Findings of the study 
The study, conducted in focus groups of a total of 34 Japanese and 12 U.S. early childhood educators, showed that while this hands-off approach is not a part of Japan’s early childhood education and care (ECEC) curriculum, it is implicitly followed by a majority of teachers.  

This strategy is known by the name of mimamoru, which is a combination of mi (meaning ‘to watch’) and mamoru (meaning ‘to protect’). The study used modified video-cued multi-vocal ethnography methods and outlined three major outcomes of the mimamoru approach: 

  • Temporary, minimal intervention in brawls reduce the immediate risk of physical harm 
  • Non-intervention in the fight encourages kids to come up with their own solutions 
  • Leaving kids on their own in case of a fight once ensured that they no longer require adult intervention. 

ANI quoted study author Fuminori Nakatsubo, an ECEC specialist and associate professor at Hiroshima University's Graduate School of Humanities and Social Sciences, saying, "This study aims to understand the reason why Japanese early childhood educators tend not to intervene, and how and in what contexts they do.

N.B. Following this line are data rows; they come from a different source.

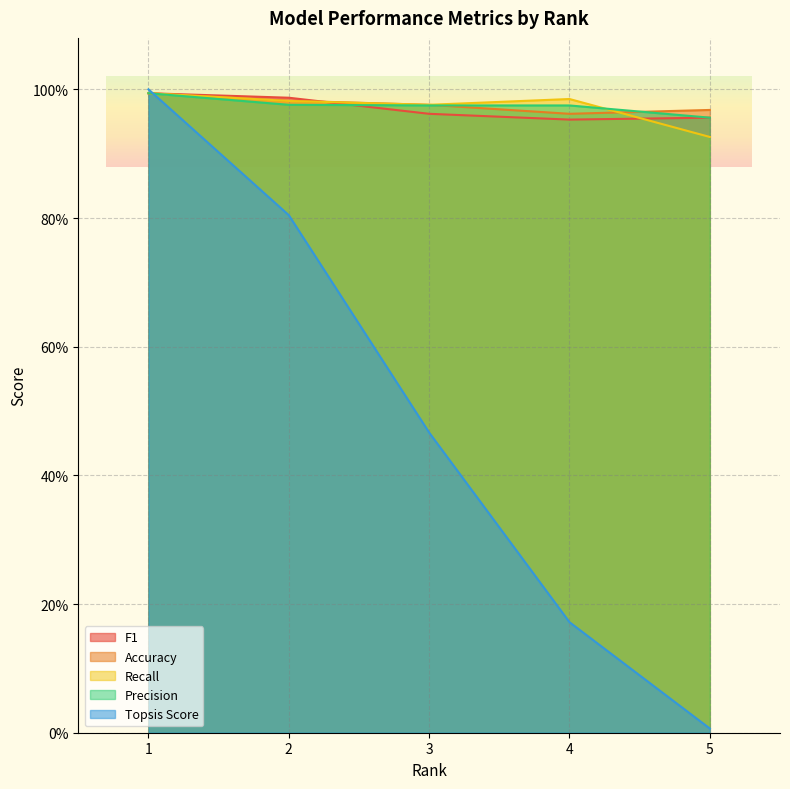

What are all the series names shown in the legend?

F1, Accuracy, Recall, Precision, Topsis Score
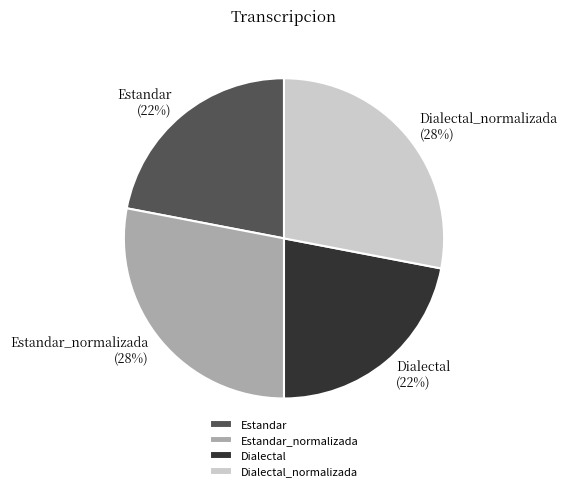

To the nearest percent, what percentage of the pie is Dialectal_normalizada?

28%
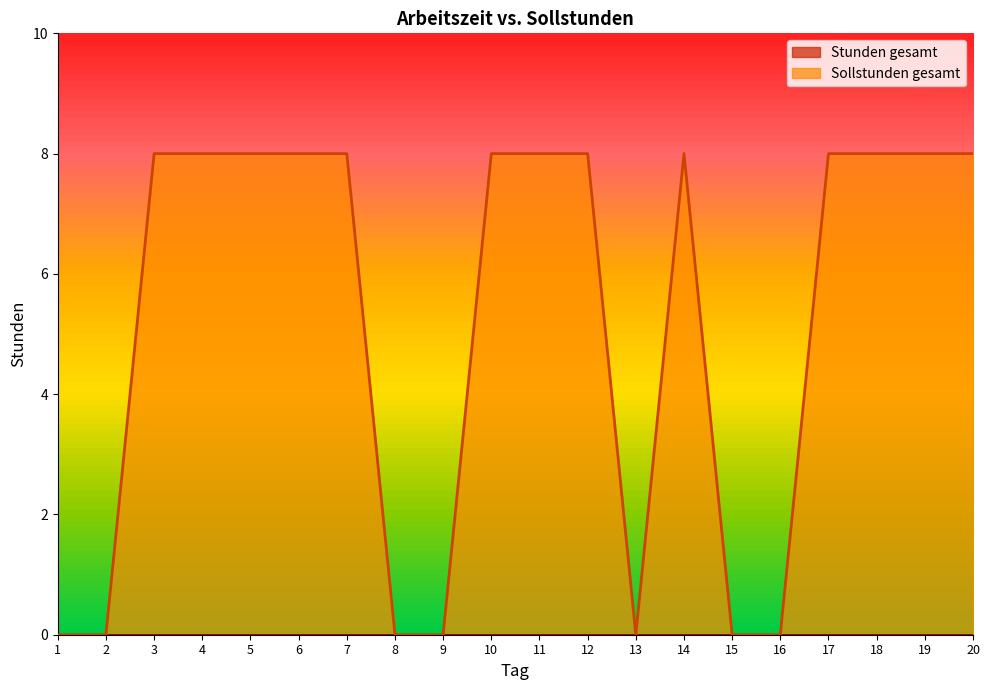

Rank the categories by value from lowest to highest.

1, 2, 8, 9, 13, 15, 16, 3, 4, 5, 6, 7, 10, 11, 12, 14, 17, 18, 19, 20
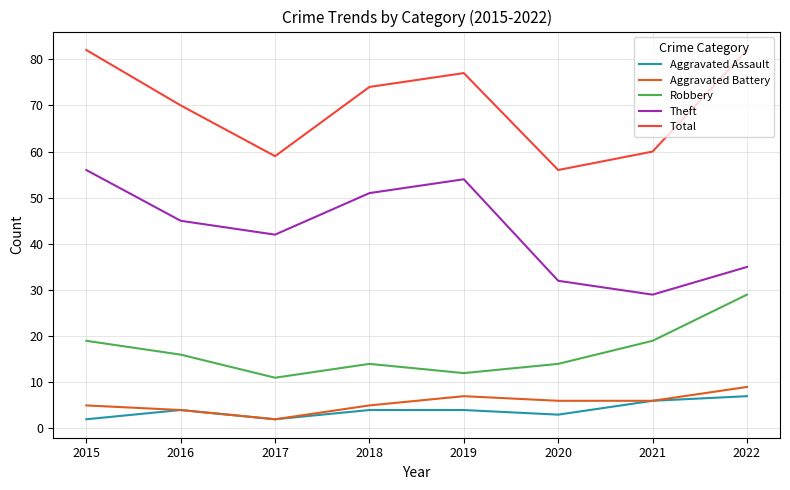

How many values in the Robbery series are below 16?

4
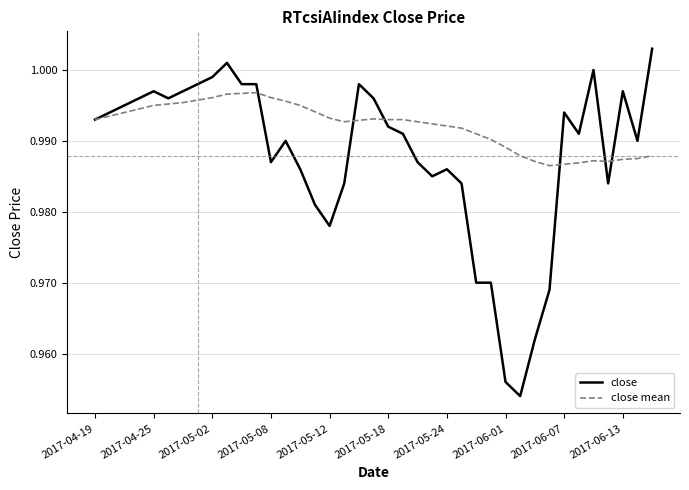

Which series has the largest total across all categories?

close mean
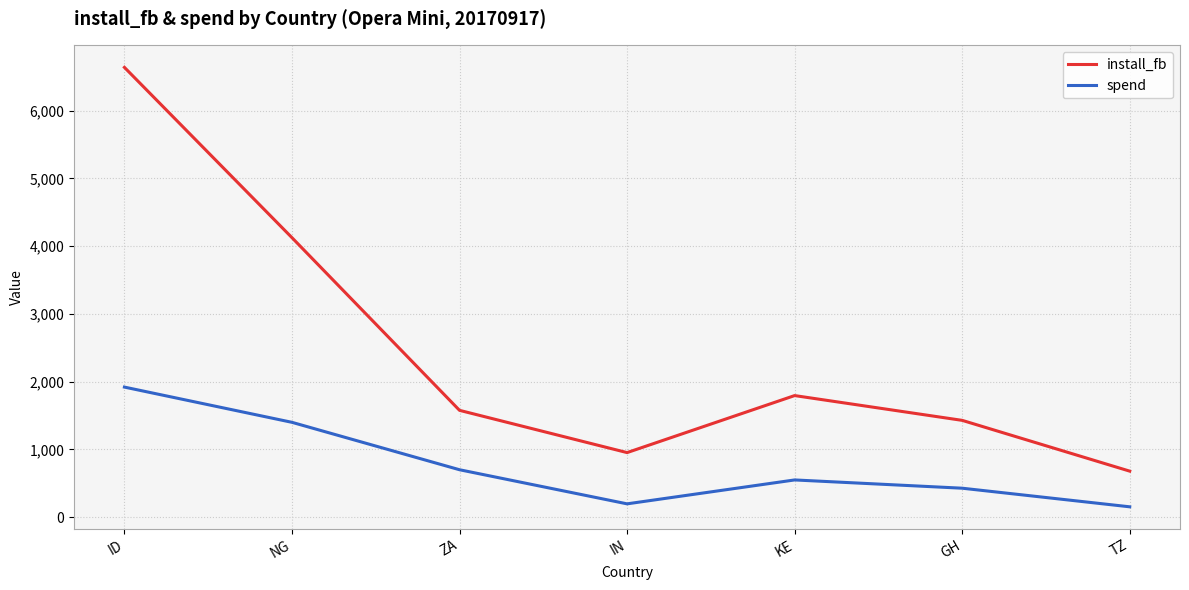

True or false: spend and install_fb cross at least once.

False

Although the mimamoru approach looks passive, it rather challenges educators to remain patient, watching and waiting for children to think and act on their own."  

How does this work? 
This pedagogy is based on the belief in children’s inherent goodness. Allowing them to feel the emotion of guilt and regret helps them understand that physical violence isn’t the answer. This approach encourages children to take responsibility and repair their relationships through ownership of solutions.  

What can parents do? 
This hands-off approach in children’s fights can be applied to similar situations that they encounter at home as well. If you are sure that there is no immediate risk of physical harm, allow them time to ruminate over their actions and understand the repercussions of the tussle, how their anger led to pain and the regret of causing that pain. This whole process will stimulate them to find a way out of the guilt by making amends. 

However, the selection of situations to apply this strategy needs to be cautious. It should depend on a child’s behaviour and his capacity to learn from experience. As a parent, you must remember that immediate intervention may rob kids of a wonderful learning experience. The mimamoru approach, on the other hand, gives them leeway to explore independence under the watchful care of adults and helps them develop problem-solving skills.